The infamous clause was specific in its homophobia: the "acceptability of homosexuality as a pretended family relationship" could not be mentioned in schools. But it's been 17 years since the clause was repealed in Scotland - indeed, it was one of the very first acts of the new Scottish Parliament (the rest of the UK followed suit three years later). Why are we still hearing this archaic language? 

"We repealed, we clapped and cheered, and then we just forgot," Daly says. After the bitter campaign in Scotland, in which an alliance of churches led by millionaire businessman Brian Souter poured money into "Keeping the Clause", the government was pleased with its victory, which seemed to establish Holyrood as a progressive political space early on in the life of the parliament. But without updating the curriculum or retraining teaching staff, Daly argues, it left a "massive vacuum" of uncertainty. 

The Stonewall research suggests a similar confusion is likely across the UK. Daly doesn't believe the situation in Scotland is notably worse than in England, and disputes the oft-cited allegation that the issue is somehow worse in Scotland's denominational schools. Homophobia may be "wrapped up in the language of religious belief" in certain schools, he says, but it's "just as much of a problem elsewhere. The TIE campaign doesn't have different strategies for different schools." 

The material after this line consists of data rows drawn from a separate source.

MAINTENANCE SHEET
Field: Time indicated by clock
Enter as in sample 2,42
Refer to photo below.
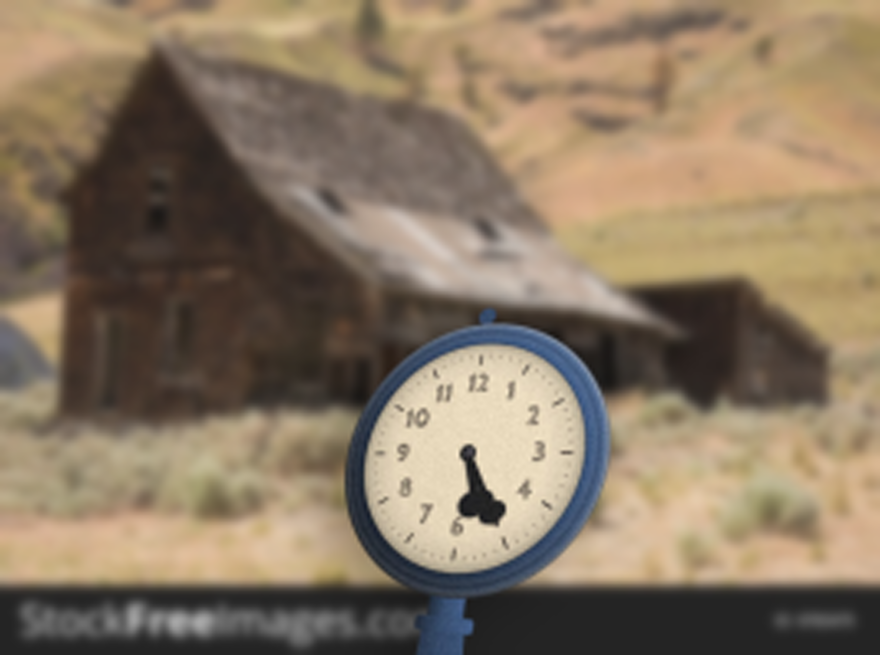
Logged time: 5,25
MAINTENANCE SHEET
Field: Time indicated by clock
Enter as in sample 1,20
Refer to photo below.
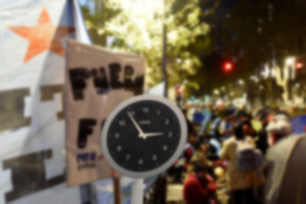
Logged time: 2,54
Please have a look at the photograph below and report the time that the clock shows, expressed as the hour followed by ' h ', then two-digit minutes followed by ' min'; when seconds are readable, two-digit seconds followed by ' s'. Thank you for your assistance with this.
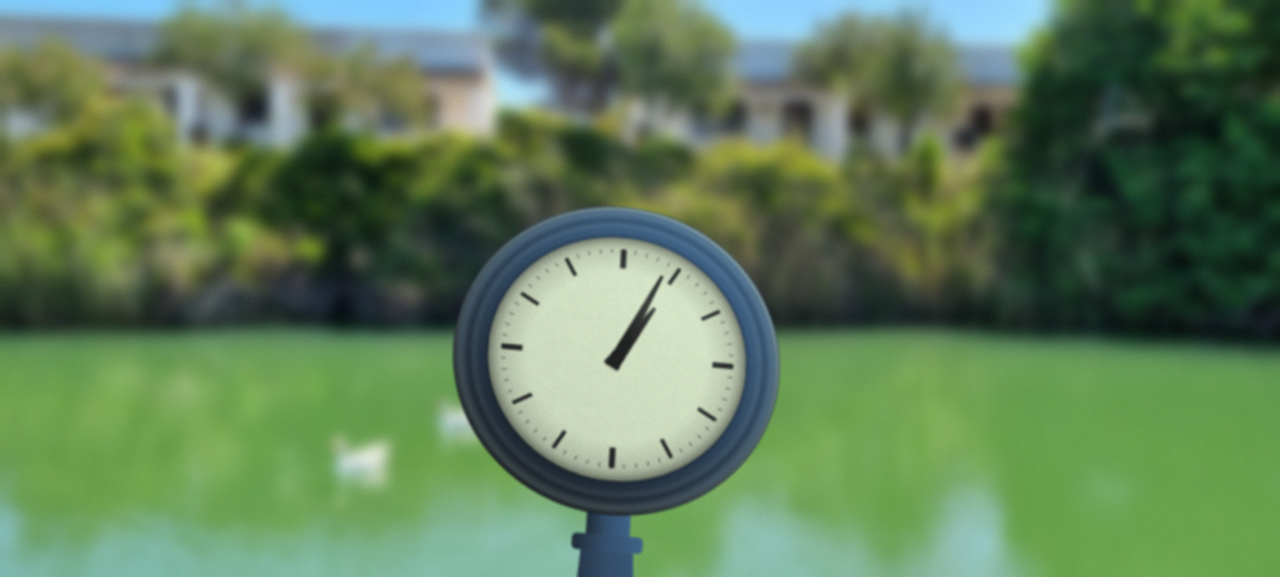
1 h 04 min
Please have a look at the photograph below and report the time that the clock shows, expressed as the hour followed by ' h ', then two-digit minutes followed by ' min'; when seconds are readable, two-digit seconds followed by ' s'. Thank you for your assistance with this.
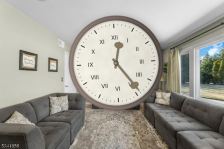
12 h 24 min
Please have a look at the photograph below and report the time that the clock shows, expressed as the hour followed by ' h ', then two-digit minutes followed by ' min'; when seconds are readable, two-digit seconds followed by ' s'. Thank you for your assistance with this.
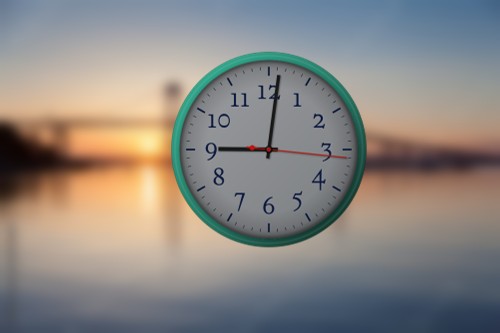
9 h 01 min 16 s
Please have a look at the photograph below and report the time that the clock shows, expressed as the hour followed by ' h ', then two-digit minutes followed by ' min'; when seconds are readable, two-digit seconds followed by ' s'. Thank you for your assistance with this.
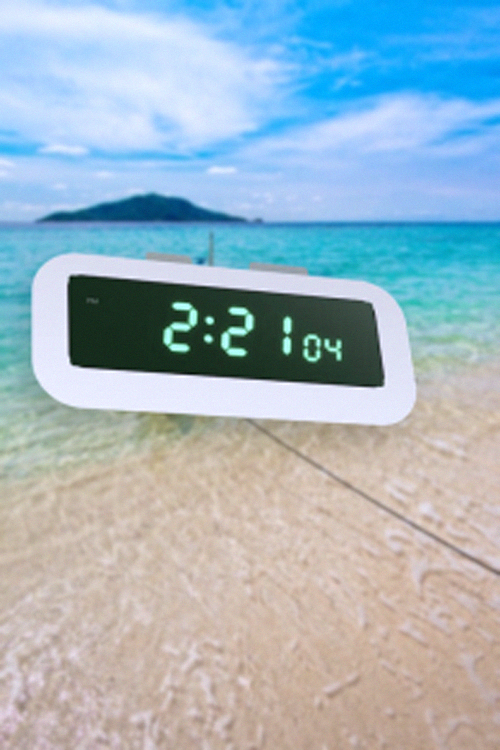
2 h 21 min 04 s
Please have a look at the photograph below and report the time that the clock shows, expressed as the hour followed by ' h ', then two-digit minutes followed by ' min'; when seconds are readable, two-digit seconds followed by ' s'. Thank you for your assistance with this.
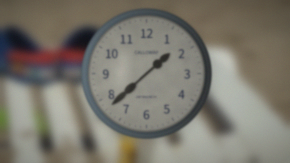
1 h 38 min
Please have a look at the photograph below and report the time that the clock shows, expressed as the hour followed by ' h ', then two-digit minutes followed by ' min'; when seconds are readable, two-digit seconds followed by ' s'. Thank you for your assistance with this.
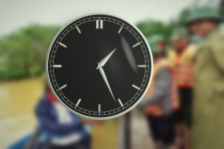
1 h 26 min
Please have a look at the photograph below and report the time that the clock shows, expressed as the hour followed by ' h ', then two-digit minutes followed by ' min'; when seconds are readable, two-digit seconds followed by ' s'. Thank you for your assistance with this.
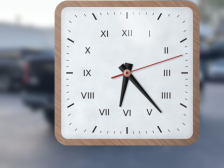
6 h 23 min 12 s
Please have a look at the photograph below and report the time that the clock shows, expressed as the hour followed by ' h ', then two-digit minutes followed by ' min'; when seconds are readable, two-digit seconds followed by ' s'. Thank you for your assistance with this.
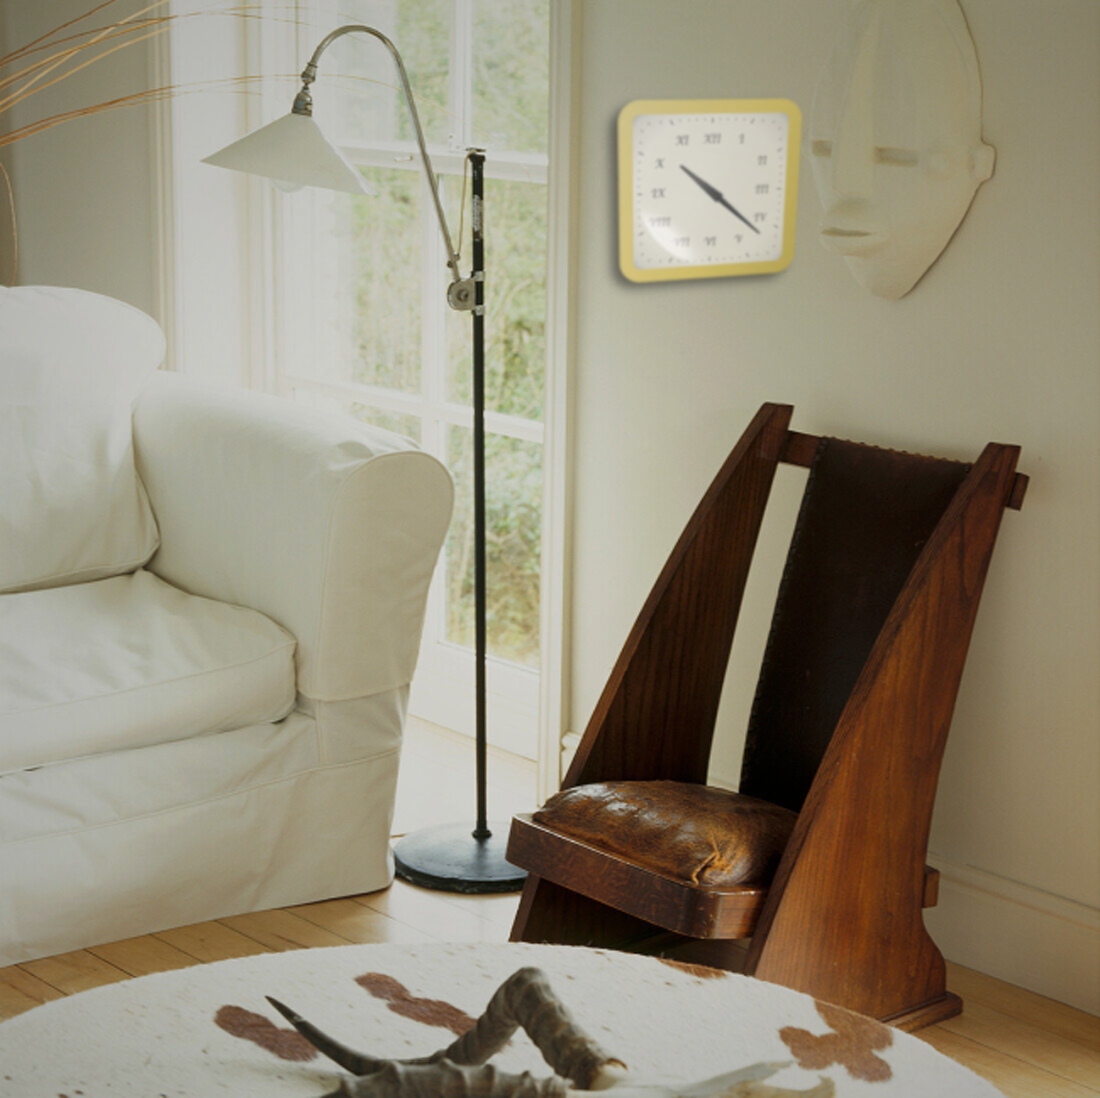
10 h 22 min
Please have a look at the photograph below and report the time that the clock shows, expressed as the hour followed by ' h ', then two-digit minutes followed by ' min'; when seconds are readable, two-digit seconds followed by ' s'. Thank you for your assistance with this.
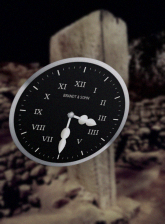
3 h 30 min
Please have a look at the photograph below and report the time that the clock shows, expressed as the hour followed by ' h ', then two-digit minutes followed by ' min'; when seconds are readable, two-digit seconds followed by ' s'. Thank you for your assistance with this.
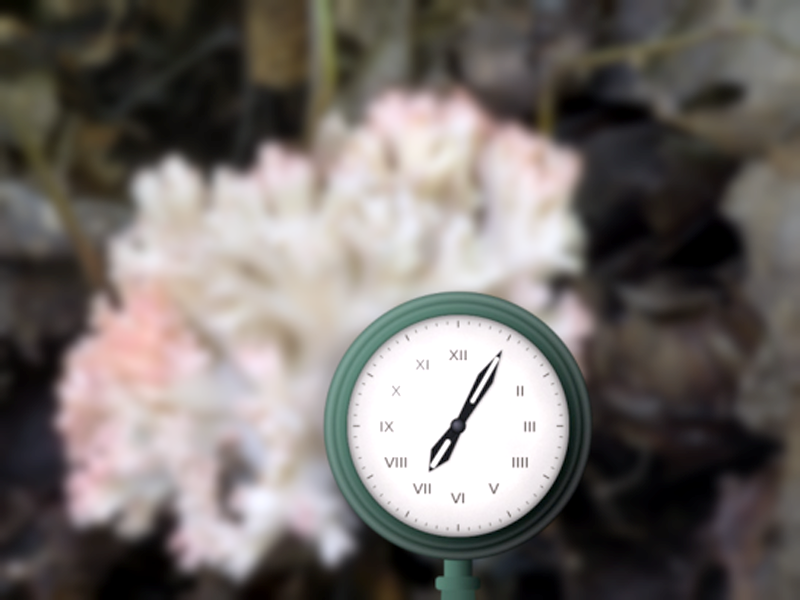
7 h 05 min
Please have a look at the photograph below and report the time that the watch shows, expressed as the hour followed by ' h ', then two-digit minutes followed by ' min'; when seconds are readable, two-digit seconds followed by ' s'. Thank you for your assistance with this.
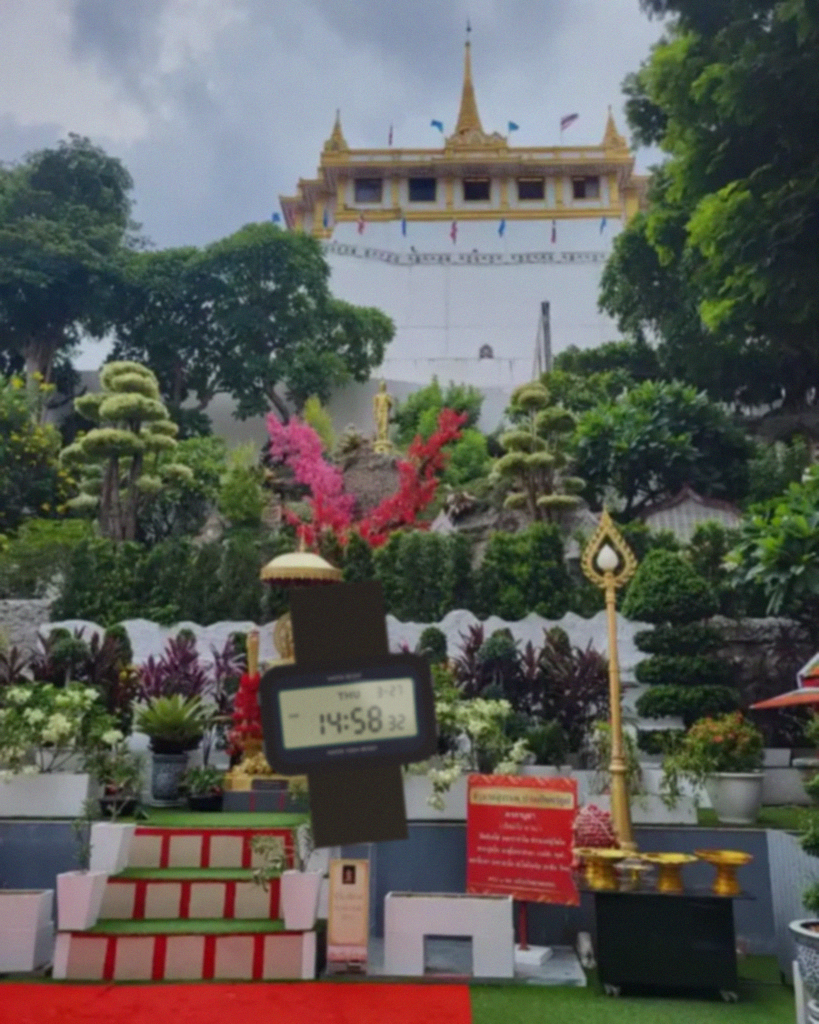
14 h 58 min 32 s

After initial disappointments - their thousands-strong petition to change the curriculum was thrown out by parliament in 2016 - the campaign has won the support of leaders such as Nicola Sturgeon and Kezia Dugdale, and recently, the backing of a majority of MSPs. The Scottish government has set up a working group, and promised a national strategy. 

But for Daly, who himself struggled at a young age with his sexuality and society's failure to accept it, the matter remains an urgent one.  At just 21, he can reel off countless painful stories of young LGBTI students - some of which end in tragedy. One of the saddest elements of the story from St Kentigern's is that the pupil claimed his school was the safest place he had to express his identity, because he was not out at home. Perhaps for a gay pupil in ten years time, that will be a guarantee.